→ AIM OF THE TASK: Your task is to find every line of the listing that includes "labels" and copy it.

=======

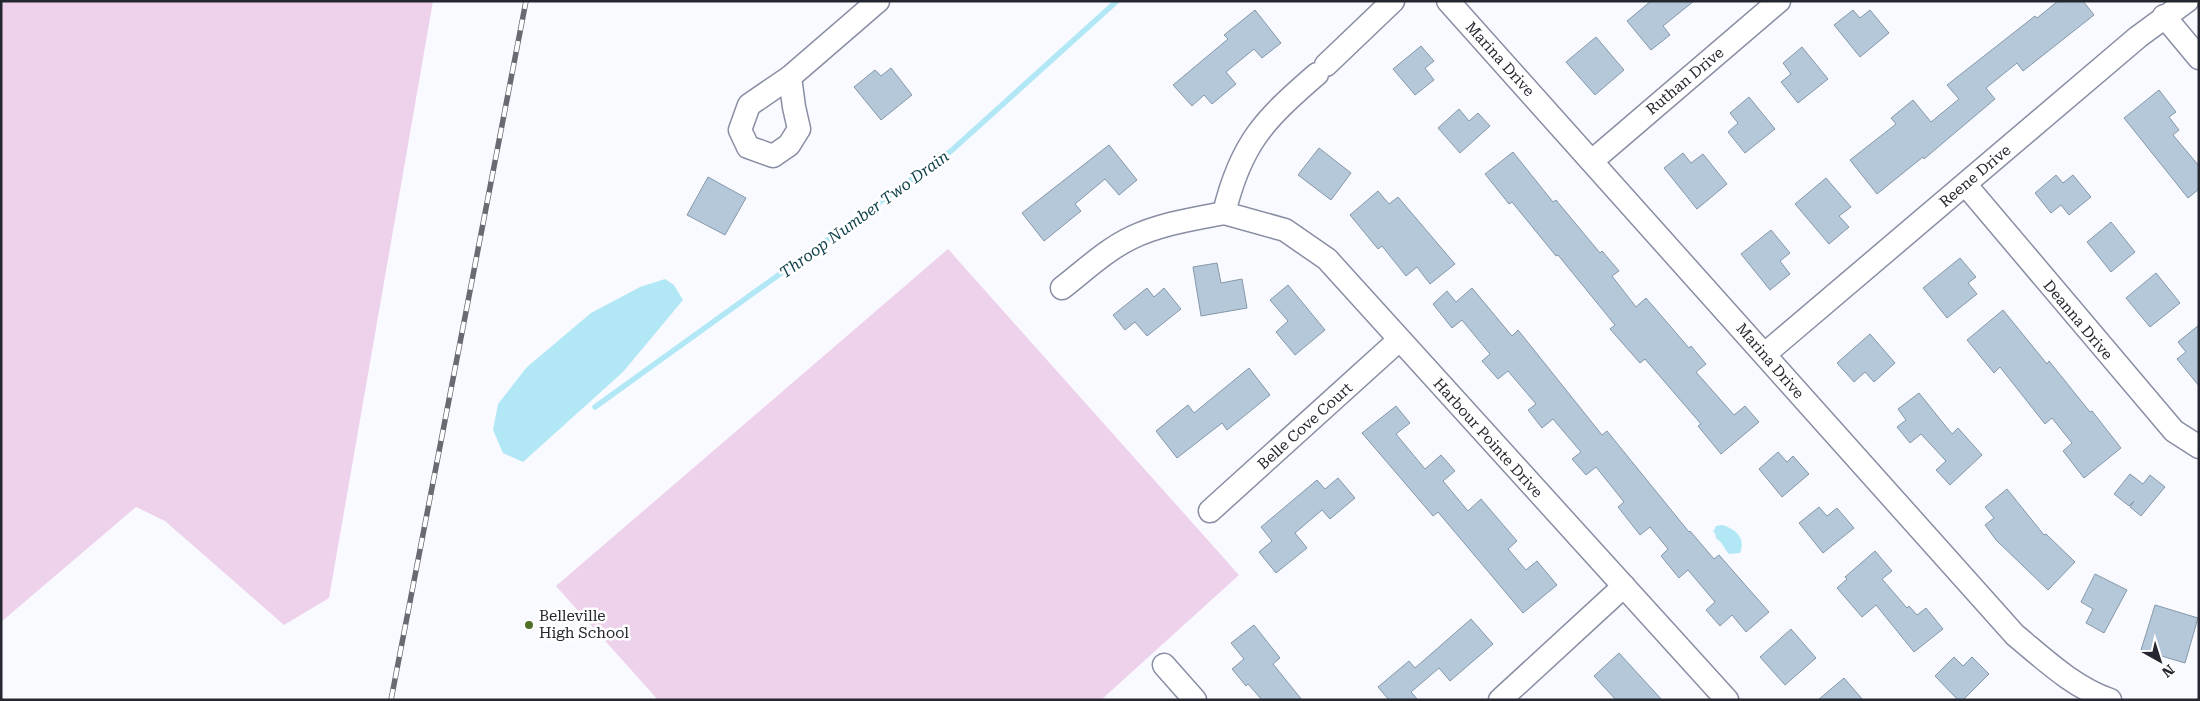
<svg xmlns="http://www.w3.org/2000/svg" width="2200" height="701" font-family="'Roboto Serif',serif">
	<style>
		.green { fill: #eed1eb }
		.water { fill: #b2e8f6 }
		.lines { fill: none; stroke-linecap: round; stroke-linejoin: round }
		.stream { stroke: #b2e8f6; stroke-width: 5.5 }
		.building { fill: #b4c8da; stroke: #8598a9 }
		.minor-casing { stroke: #888ea3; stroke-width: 25 }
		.minor { stroke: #fff; stroke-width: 22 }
		.rail-casing { stroke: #696b73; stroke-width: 5.5 }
		.rail { stroke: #fff; stroke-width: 4; stroke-dasharray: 11; stroke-linecap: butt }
		.poi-dot { fill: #507027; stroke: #fff; stroke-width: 2 }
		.labels { text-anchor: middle; stroke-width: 5; stroke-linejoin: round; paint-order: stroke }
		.street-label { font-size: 15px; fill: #252730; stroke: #fff }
		.poi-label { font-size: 15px; fill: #252730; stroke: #fff; text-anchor: start }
		.water-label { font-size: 16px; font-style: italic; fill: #0e3f49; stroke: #fff }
	</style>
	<rect width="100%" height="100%" fill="#f9faff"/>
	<path class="green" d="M 1,1 L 433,1 L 329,598 L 284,625 L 165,521 L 136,507 L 1,622 Z
		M 948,249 L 1239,575 L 1101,700 L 658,700 L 556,586 Z"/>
	<path class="water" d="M 665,279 L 674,285 L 683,300 L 623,372 L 523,462 L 503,453 L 493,430 L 498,404 L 527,367 L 591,313 L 640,287 Z
		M 1722,525 C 1736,529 1746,538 1740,553 L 1729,554 C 1723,548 1724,544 1716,538 L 1715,533 L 1713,532 L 1716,526 Z"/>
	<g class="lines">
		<path class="stream" d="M 595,407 L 951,151 L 1117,1"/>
	</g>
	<path class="building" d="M 1651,1 L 1694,1 L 1663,26 L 1670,35 L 1651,50 L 1627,21 Z
		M 2058,1 L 2083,1 L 2094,15 L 2023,71 L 2017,63 L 1986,88 L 1995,99 L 1924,159 L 1923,157 L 1877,194 L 1850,160 L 1896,124 L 1891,118 L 1913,100 L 1931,122 L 1959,99 L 1947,85 L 2035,16 L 2037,18 Z
		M 1255,10 L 1281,43 L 1262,58 L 1254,49 L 1226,72 L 1236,84 L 1212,104 L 1204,95 L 1192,106 L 1173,85 L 1228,39 L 1224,35 Z
		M 1853,10 L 1860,18 L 1870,10 L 1889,33 L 1860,57 L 1834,25 Z
		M 1596,37 L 1624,70 L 1595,95 L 1566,62 Z
		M 1421,46 L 1434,61 L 1425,68 L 1434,80 L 1415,95 L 1393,69 Z
		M 1802,47 L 1828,79 L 1798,103 L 1781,82 L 1791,74 L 1783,63 Z
		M 891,68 L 912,95 L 881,120 L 854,87 L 875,70 L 881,76 Z
		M 2159,90 L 2176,112 L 2169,117 L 2179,130 L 2173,135 L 2199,166 L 2199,189 L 2188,198 L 2124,118 Z
		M 1749,97 L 1775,129 L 1745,153 L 1728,132 L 1738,123 L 1730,113 Z
		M 1459,109 L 1469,121 L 1478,113 L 1490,126 L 1460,153 L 1438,128 Z
		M 1109,145 L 1137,180 L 1119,195 L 1105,179 L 1075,204 L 1081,211 L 1044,241 L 1022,213 Z
		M 1319,148 L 1351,173 L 1331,200 L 1298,175 Z
		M 1513,152 L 1553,202 L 1556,200 L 1600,253 L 1602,251 L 1619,271 L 1612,276 L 1636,307 L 1646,298 L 1689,348 L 1691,346 L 1706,364 L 1696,372 L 1734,415 L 1745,406 L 1759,422 L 1721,454 L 1698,426 L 1701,424 L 1645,359 L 1640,363 L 1610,329 L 1615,325 L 1558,255 L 1556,256 L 1512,202 L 1509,204 L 1485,174 Z
		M 1683,153 L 1691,163 L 1703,154 L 1727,184 L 1697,209 L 1664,168 Z
		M 2056,175 L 2063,183 L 2073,175 L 2091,197 L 2069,215 L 2061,205 L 2051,213 L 2035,193 Z
		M 708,177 L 746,198 L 725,235 L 687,215 Z
		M 1826,178 L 1851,207 L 1839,216 L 1849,227 L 1829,244 L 1795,204 Z
		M 1378,191 L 1389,204 L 1398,197 L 1455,264 L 1430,284 L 1417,267 L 1406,276 L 1382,246 L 1378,249 L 1350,215 Z
		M 2111,222 L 2135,252 L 2111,272 L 2087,242 Z
		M 1771,230 L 1790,253 L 1780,261 L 1790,274 L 1770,290 L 1741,254 Z
		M 1960,258 L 1976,277 L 1968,283 L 1977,294 L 1947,318 L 1923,288 Z
		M 1217,263 L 1221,283 L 1242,279 L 1247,308 L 1201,316 L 1193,267 Z
		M 2156,273 L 2180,303 L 2150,327 L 2126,298 Z
		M 1288,285 L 1325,330 L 1295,355 L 1276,332 L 1288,321 L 1270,300 Z
		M 1147,288 L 1154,297 L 1164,288 L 1181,309 L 1147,336 L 1135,322 L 1125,330 L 1113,315 Z
		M 1472,288 L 1512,336 L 1518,330 L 1602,435 L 1607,431 L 1689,532 L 1690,531 L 1714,559 L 1719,555 L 1769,612 L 1746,632 L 1732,615 L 1720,626 L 1706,610 L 1715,602 L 1688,570 L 1679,578 L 1661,556 L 1668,549 L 1650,527 L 1640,535 L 1618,507 L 1624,502 L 1596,467 L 1586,475 L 1572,459 L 1581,452 L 1553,419 L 1542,428 L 1528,410 L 1536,404 L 1508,371 L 1498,379 L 1482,361 L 1490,354 L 1462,320 L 1452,328 L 1433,304 L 1447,291 L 1456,302 Z
		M 2003,310 L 2047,364 L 2049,361 L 2090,412 L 2092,411 L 2121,448 L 2084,478 L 2063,451 L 2072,443 L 2052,418 L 2045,424 L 2000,367 L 1994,373 L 1967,340 Z
		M 2199,325 L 2199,386 L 2177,359 L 2186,352 L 2178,342 Z
		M 1870,334 L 1895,363 L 1874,382 L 1865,372 L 1854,382 L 1837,363 Z
		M 1249,368 L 1270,395 L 1227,430 L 1222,423 L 1177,458 L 1156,431 L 1188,405 L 1194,413 Z
		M 1919,393 L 1952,434 L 1958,428 L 1982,455 L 1950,485 L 1936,470 L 1946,461 L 1921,434 L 1910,443 L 1897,427 L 1906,420 L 1898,409 Z
		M 1396,406 L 1410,423 L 1396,434 L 1425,469 L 1441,455 L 1455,471 L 1443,481 L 1468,511 L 1481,499 L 1517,541 L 1508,549 L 1526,570 L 1537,561 L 1557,585 L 1523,613 L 1438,512 L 1433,516 L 1362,433 Z
		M 1778,452 L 1787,462 L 1793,456 L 1809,474 L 1782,497 L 1759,469 Z
		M 2130,474 L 2143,484 L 2150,475 L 2165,487 L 2141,516 L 2130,507 L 2134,501 L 2129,506 L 2114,494 Z
		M 1338,478 L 1355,498 L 1330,519 L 1322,510 L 1295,533 L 1307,548 L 1276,573 L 1259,552 L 1272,541 L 1261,527 L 1317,480 L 1325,489 Z
		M 2007,489 L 2044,535 L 2046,534 L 2075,562 L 2048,590 L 1996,540 L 1985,525 L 1994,518 L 1985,507 Z
		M 1819,507 L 1827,516 L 1837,508 L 1854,528 L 1823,553 L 1799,523 Z
		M 1875,551 L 1892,571 L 1882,579 L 1907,608 L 1909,606 L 1917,615 L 1926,608 L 1943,629 L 1914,652 L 1876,605 L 1862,617 L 1837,588 L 1847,579 L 1845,577 Z
		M 2095,574 L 2127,590 L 2104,633 L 2086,623 L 2093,609 L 2081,602 Z
		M 2155,605 L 2198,618 L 2185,663 L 2141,650 Z
		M 1471,619 L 1493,644 L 1450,681 L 1439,668 L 1411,692 L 1418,700 L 1389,700 L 1378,687 L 1409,661 L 1415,668 Z
		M 1254,625 L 1280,658 L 1273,664 L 1302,700 L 1262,700 L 1248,684 L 1246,686 L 1232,669 L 1244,659 L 1231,643 Z
		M 1791,629 L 1816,658 L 1785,685 L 1760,657 Z
		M 1619,653 L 1662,700 L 1616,700 L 1594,676 Z
		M 1954,657 L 1963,666 L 1972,657 L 1989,674 L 1963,700 L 1958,700 L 1935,676 Z
		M 1844,678 L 1863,700 L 1818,700 Z"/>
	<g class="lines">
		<defs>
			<path id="minor" d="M 1448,1 L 2015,635 C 2044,659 2073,687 2110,700
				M 2164,16 L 2199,58
				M 1326,65 L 1393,1
				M 790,77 L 794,107 L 799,129 L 789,145 L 773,156 L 748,147 L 740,130 L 749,105 L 790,77 L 878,1
				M 1592,161 L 1779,1
				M 1965,184 L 2174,431 L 2199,447
				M 1224,213 L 1285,230 L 1327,259 L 1727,700
				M 1062,288 C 1084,271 1106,250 1131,238 C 1160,224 1193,219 1224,213 C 1241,143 1264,120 1317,74
				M 1765,354 L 2138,37 L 2187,1
				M 1210,511 L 1399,340
				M 1164,665 L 1195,700
				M 1500,700 L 1624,586"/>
		</defs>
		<use href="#minor" class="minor-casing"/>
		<use href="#minor" class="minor"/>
		<defs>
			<path id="rail" d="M 391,700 L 526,1"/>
		</defs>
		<use href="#rail" class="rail-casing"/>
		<use href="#rail" class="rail"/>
	</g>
	<circle class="poi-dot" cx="529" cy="625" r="5"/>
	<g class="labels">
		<g class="street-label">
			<text transform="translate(1500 59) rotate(48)" y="5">Marina Drive</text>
			<text transform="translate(1685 81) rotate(-40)" y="5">Ruthan Drive</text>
			<text transform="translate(1975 176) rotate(-40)" y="5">Reene Drive</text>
			<text transform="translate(2078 320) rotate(50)" y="5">Deanna Drive</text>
			<text transform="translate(1770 361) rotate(49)" y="5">Marina Drive</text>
			<text transform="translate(1305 426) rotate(-42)" y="5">Belle Cove Court</text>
			<text transform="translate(1488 438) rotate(48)" y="5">Harbour Pointe Drive</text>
		</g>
		<g class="poi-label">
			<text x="539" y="621">Belleville<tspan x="539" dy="17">High School</tspan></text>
		</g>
		<g class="water-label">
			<text transform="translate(864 214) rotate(-36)" y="6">Throop Number Two Drain</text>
		</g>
	</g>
	<rect width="2200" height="701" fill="none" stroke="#252730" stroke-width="5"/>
	<g transform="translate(2160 661) rotate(141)" stroke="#ffffff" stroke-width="4" paint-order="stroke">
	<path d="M0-4L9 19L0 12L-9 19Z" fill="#252730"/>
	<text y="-8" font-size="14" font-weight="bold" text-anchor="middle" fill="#252730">N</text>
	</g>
</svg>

=======

→ YOUR RESPONSE:
		.labels { text-anchor: middle; stroke-width: 5; stroke-linejoin: round; paint-order: stroke }
	<g class="labels">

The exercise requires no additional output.